Take Google, for example. Google has their famous Google search. They also have GMail, Google Analytics, Google AdSense, Google Documents, Google Toolbar and more. Each time you “hit” one of their sites, you’re in their logs. Most internet users hit Google’s logs dozens of times a day and on many of those occasions aren’t even aware that they’re using a Google service. Google has what is probably the most popular and widely used network of online advertising: AdSense. Each time you go to a website that features Google’s ads, your computer sends a request to Google’s servers and that “hit” goes into their logs, along with the information about what site you were visiting, when you visited and what ad was served. If you click on the ad, even more information is collected and logged. But even if you don’t visit a site with Google’s ads, there’s a very good chance that the webmaster is using Google Analytics to find out about useage of his or her site. (Full disclosure: I use Google Analytics for my site at www.privacylawyer.ca.) I should also note that Yahoo! and MSN also have advertising networks, which collect the same sort of information.What this means is that Google, Yahoo and Microsoft register in their logs a significant portion of your usage of the internet.

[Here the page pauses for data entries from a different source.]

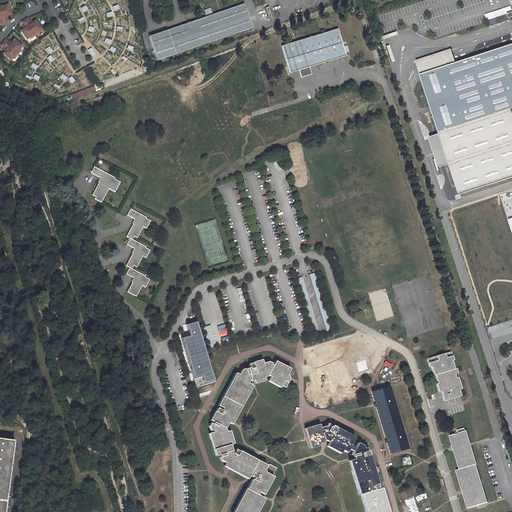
[(251,28),(244,4),(148,36),(156,60),(251,28)]
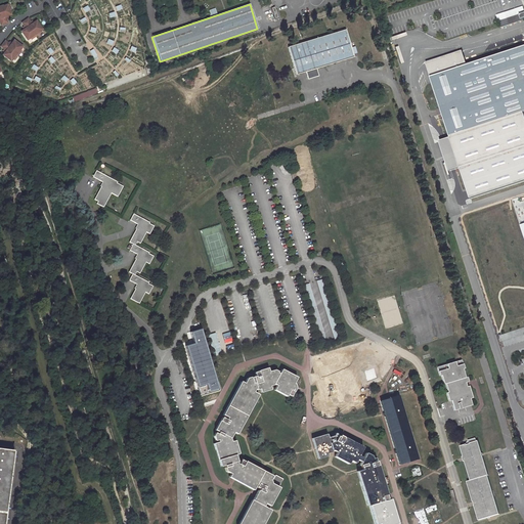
[(0,8),(6,25),(8,25),(9,25),(9,24),(8,20),(7,17),(9,16),(13,15),(11,10),(10,6),(9,5),(0,8)]
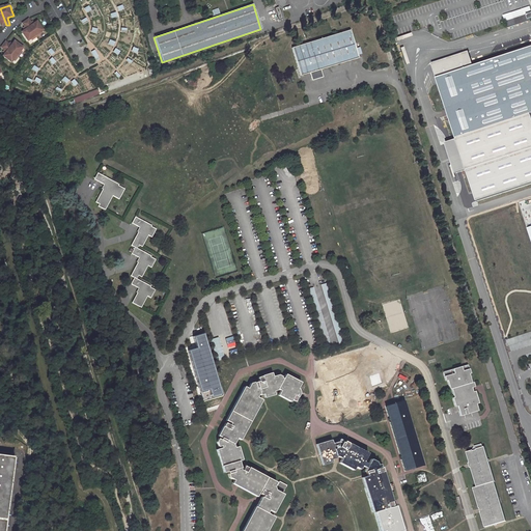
[(530,10),(530,6),(502,16),(505,22),(526,15),(530,11),(530,10)]
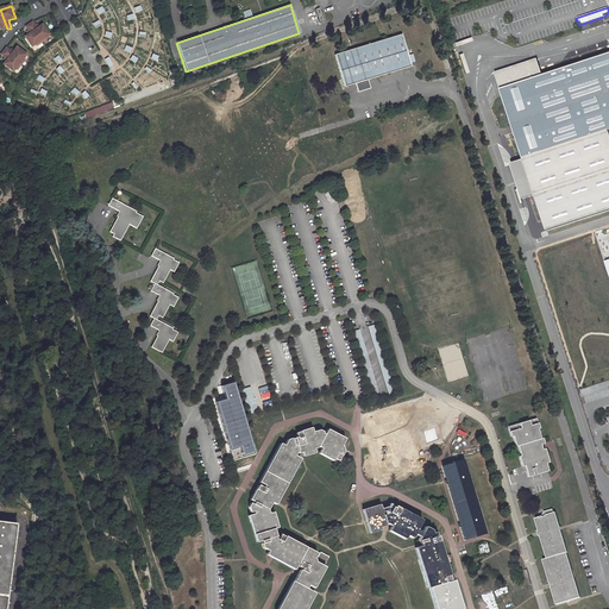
[(603,17),(579,25),(581,32),(607,25),(603,17)]
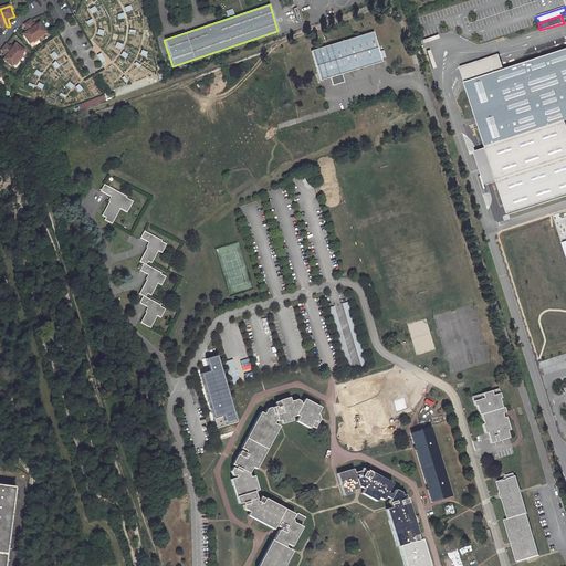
[(28,23),(39,39),(43,35),(48,33),(41,23),(38,25),(35,27),(34,24),(32,21),(28,23)]
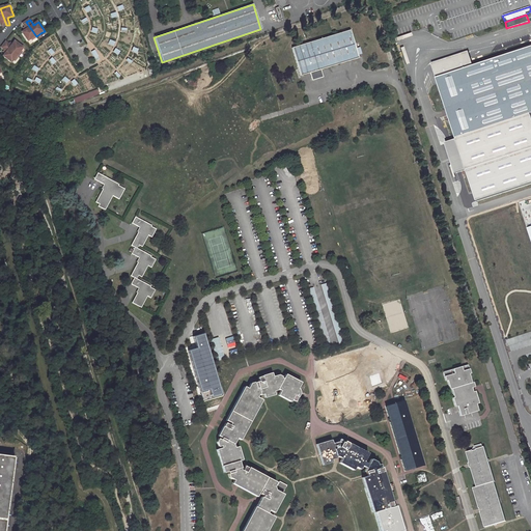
[(26,22),(23,24),(25,27),(27,29),(25,30),(22,32),(28,42),(32,39),(36,36),(26,22)]
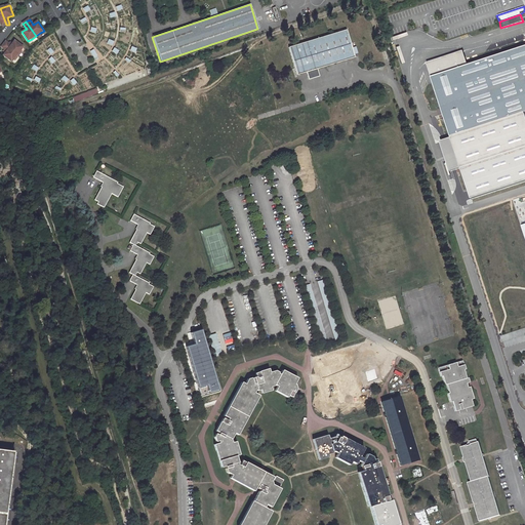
[(319,69),(357,56),(356,53),(359,52),(357,47),(354,48),(348,29),(290,48),(299,76),(308,73),(310,79),(313,81),(319,79),(321,76),(319,69)]
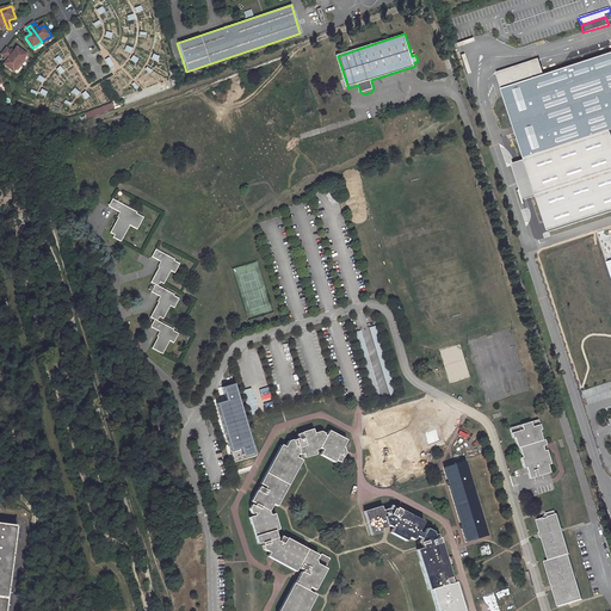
[(5,51),(22,65),(25,60),(28,56),(18,48),(16,51),(14,54),(11,51),(7,48),(5,51)]
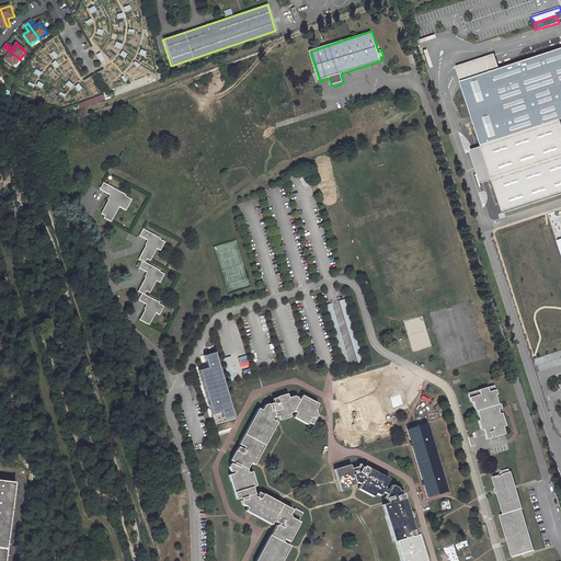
[(20,59),(4,47),(2,50),(6,53),(8,55),(7,57),(4,60),(13,67),(15,64),(20,59)]
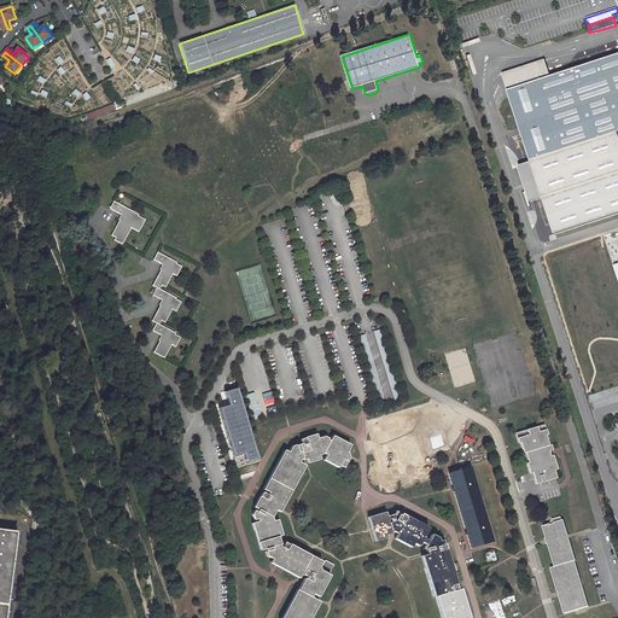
[(617,54),(551,77),(543,60),(502,74),(506,91),(529,161),(517,167),(528,202),(542,197),(554,233),(617,213),(617,138),(617,133),(617,132),(617,54)]
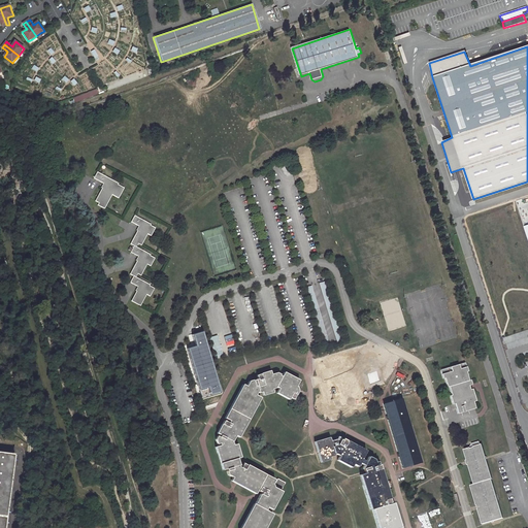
[(74,97),(75,101),(97,95),(96,90),(74,97)]
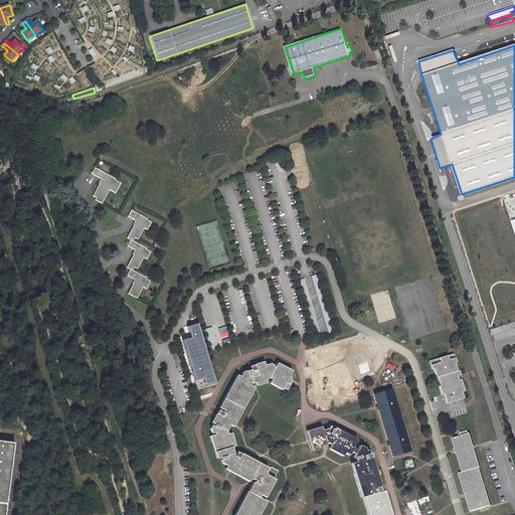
[(114,175),(94,164),(90,171),(101,176),(92,192),(95,194),(95,196),(101,199),(108,186),(115,190),(121,180),(113,176),(114,175)]
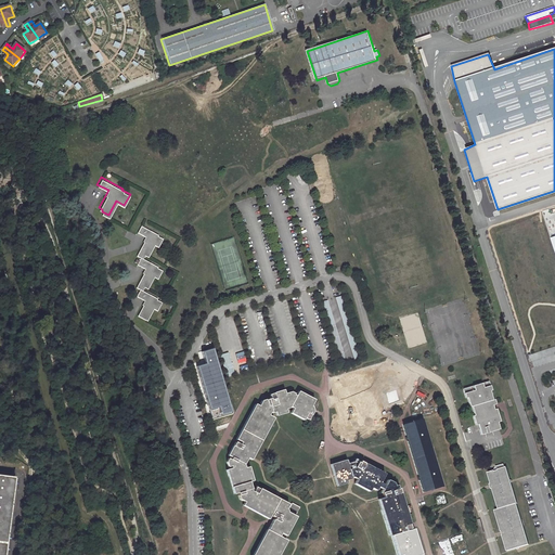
[(157,235),(157,234),(140,226),(137,232),(146,236),(137,256),(140,258),(137,265),(145,269),(137,288),(140,291),(137,297),(145,302),(136,321),(141,324),(143,320),(147,322),(154,310),(157,312),(162,304),(156,300),(157,299),(142,291),(144,287),(147,289),(154,276),(158,279),(163,271),(157,269),(158,267),(143,258),(144,256),(149,258),(155,245),(158,247),(163,239),(157,235)]
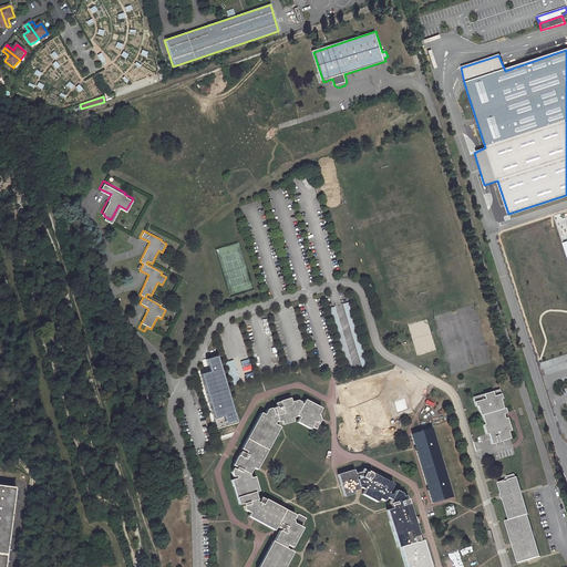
[(344,366),(351,363),(333,307),(327,309),(344,366)]
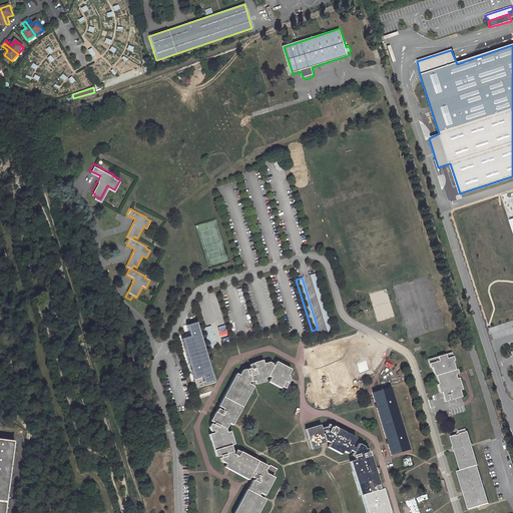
[(452,352),(427,359),(430,369),(431,368),(434,376),(436,375),(438,384),(437,385),(439,393),(442,393),(444,402),(462,397),(460,391),(462,390),(458,378),(456,379),(455,375),(458,374),(457,369),(455,370),(452,361),(454,361),(452,352)]
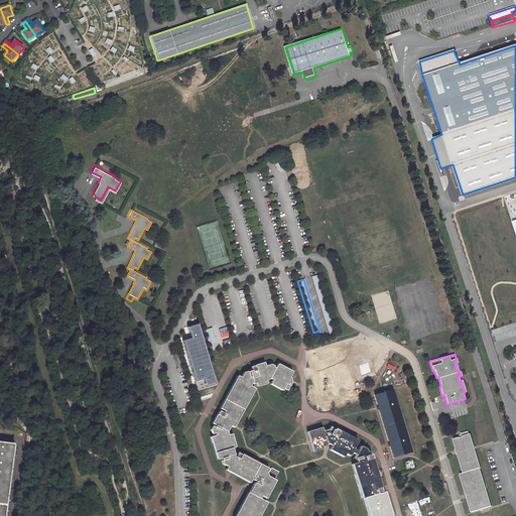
[(238,374),(221,406),(226,409),(225,412),(220,409),(219,412),(218,412),(213,422),(216,423),(215,425),(213,424),(212,427),(214,434),(216,433),(217,434),(212,435),(214,443),(216,442),(219,452),(216,453),(218,460),(223,459),(223,460),(222,461),(223,463),(228,466),(229,464),(235,467),(232,472),(239,476),(241,474),(244,476),(243,478),(250,483),(253,477),(254,478),(253,480),(255,482),(249,492),(248,492),(244,499),(248,501),(247,503),(244,501),(240,508),(242,509),(239,513),(238,512),(235,515),(257,515),(261,510),(260,510),(264,501),(259,499),(260,495),(267,498),(271,489),(270,488),(278,472),(272,469),(269,474),(267,473),(268,470),(259,466),(258,469),(253,467),(255,462),(242,455),(243,453),(239,450),(236,457),(234,455),(234,454),(233,447),(236,445),(232,433),(229,434),(228,430),(232,423),(230,422),(231,419),(235,421),(238,416),(239,417),(256,388),(251,385),(252,382),(254,383),(257,382),(258,385),(268,382),(267,379),(270,377),(274,378),(272,383),(283,388),(284,387),(288,389),(292,381),(291,377),(290,376),(293,371),(278,363),(276,368),(273,366),(275,364),(272,362),(267,364),(266,361),(256,363),(256,364),(253,365),(254,369),(249,370),(248,369),(244,370),(242,375),(238,374)]
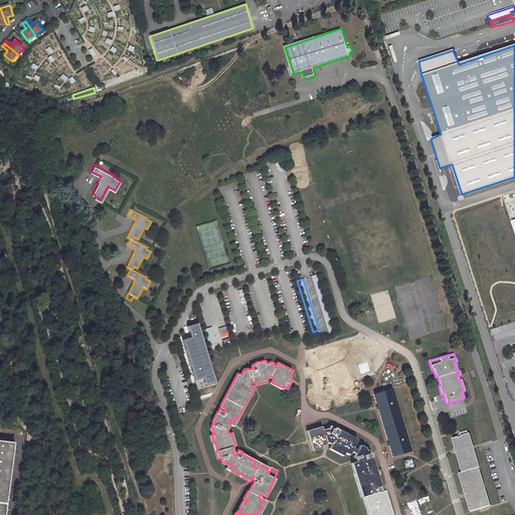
[(373,394),(392,458),(410,452),(392,389),(373,394)]
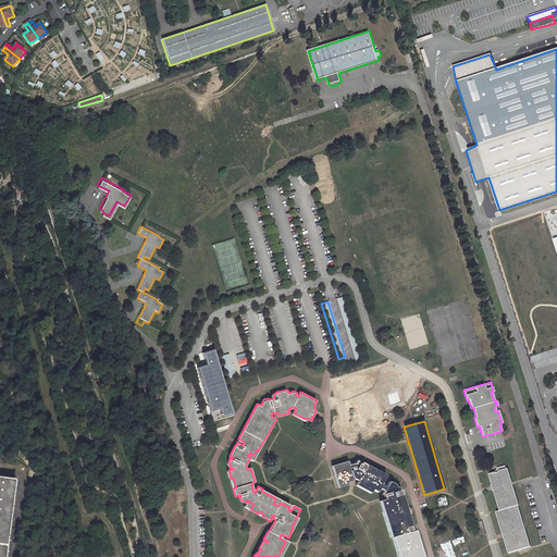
[(334,466),(341,487),(351,485),(350,482),(355,482),(356,479),(361,481),(358,486),(373,494),(374,491),(380,493),(381,490),(385,492),(383,497),(385,497),(385,498),(387,498),(387,500),(384,502),(387,511),(384,512),(392,540),(395,540),(399,556),(423,556),(417,533),(410,534),(410,533),(412,532),(411,529),(412,529),(404,497),(403,497),(401,493),(397,495),(397,493),(400,492),(399,489),(398,490),(397,486),(391,483),(387,487),(383,485),(387,477),(369,467),(367,471),(366,471),(368,466),(364,465),(363,466),(361,465),(360,466),(357,463),(351,465),(350,461),(334,466)]
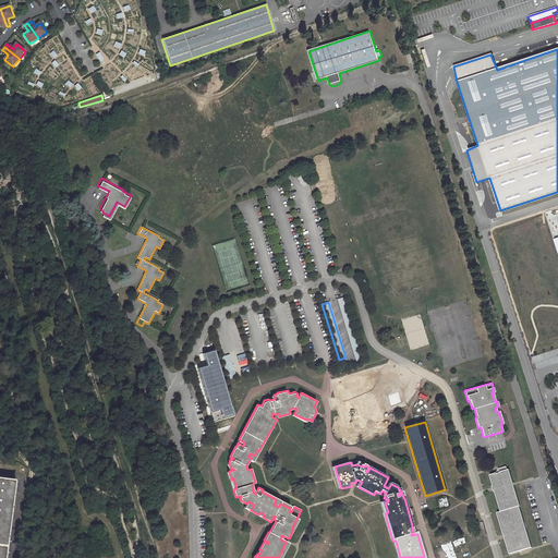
[(511,556),(532,548),(520,508),(521,507),(510,470),(508,471),(507,466),(498,470),(499,473),(492,475),(495,487),(496,487),(497,488),(497,490),(496,490),(502,512),(498,514),(505,536),(506,535),(507,538),(506,540),(511,556)]
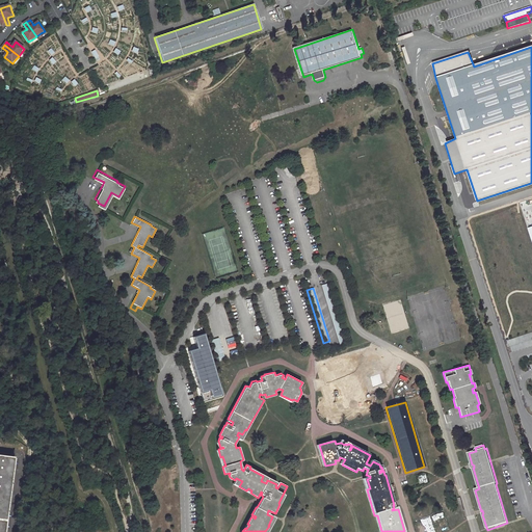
[(0,531),(3,531),(14,459),(0,456),(0,531)]
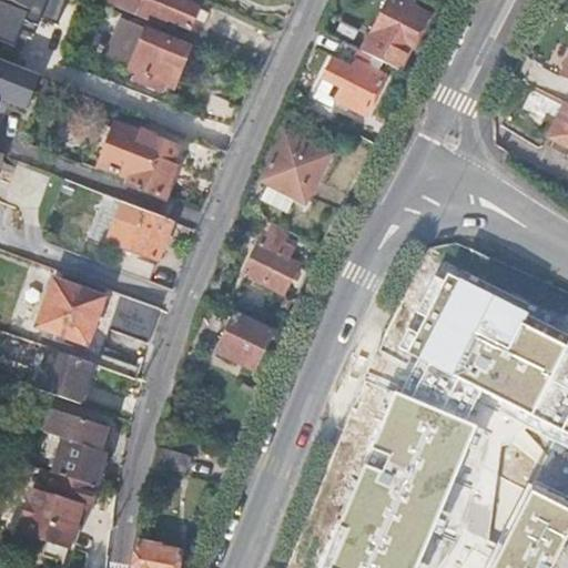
[(56,34),(70,0),(0,0),(0,39),(29,52),(40,28),(56,34)]
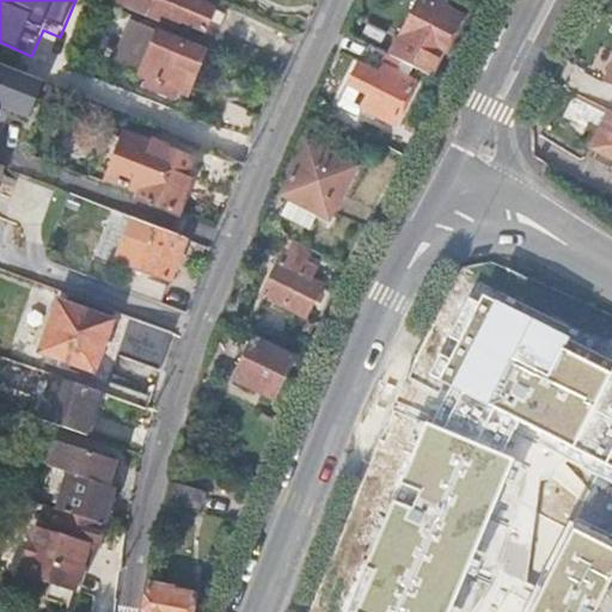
[(116,0),(116,2),(170,25),(175,17),(203,29),(212,7),(194,0),(116,0)]
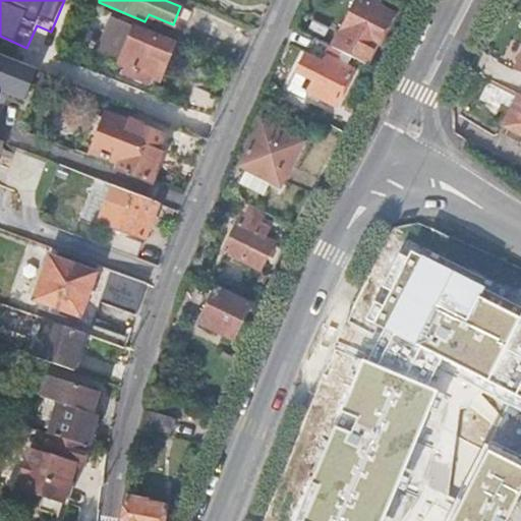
[(366,0),(356,0),(333,47),(352,56),(368,64),(394,13),(366,0)]
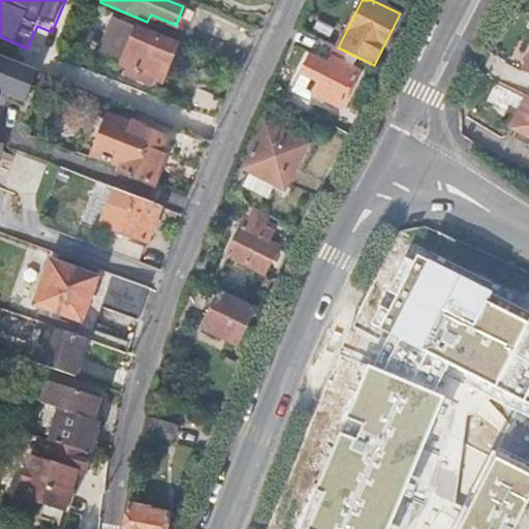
[(112,19),(97,56),(126,68),(124,73),(139,81),(142,74),(161,82),(176,44),(112,19)]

And if you have a Google, Yahoo! or MSN account, that hit can be connected to your account details, includig your name.
I don’t think it’s too far fetched to think of a day when it will become standard for all investigations involving the internet to inlcude a warrant served on Google or Yahoo! or Microsoft for all logs related to a particular user or IP address or both.
Next week, I’ll discuss efforts being made by governments and law enforcement to make log rentention mandatory.
I’ve read a few blog posts and articles on this, and none have addressed the question of mirrored sites or backups. I can’t be certain that log data sets are mirrored (simultaneously stored on another computer, perhaps in another country) or if the logs are backed up — but these practices need to be spelled out.
The other area of interest is user control over identifying data. As users get more sophisticated and aware of their rights, companies are going to have to start offering services to meet requests for this information. Some form of self-reporting capability seems inevitable in the future. Taken a bit further, one should also be able to request a purge of all identifying data held by companies. Are these not, in some way, our data?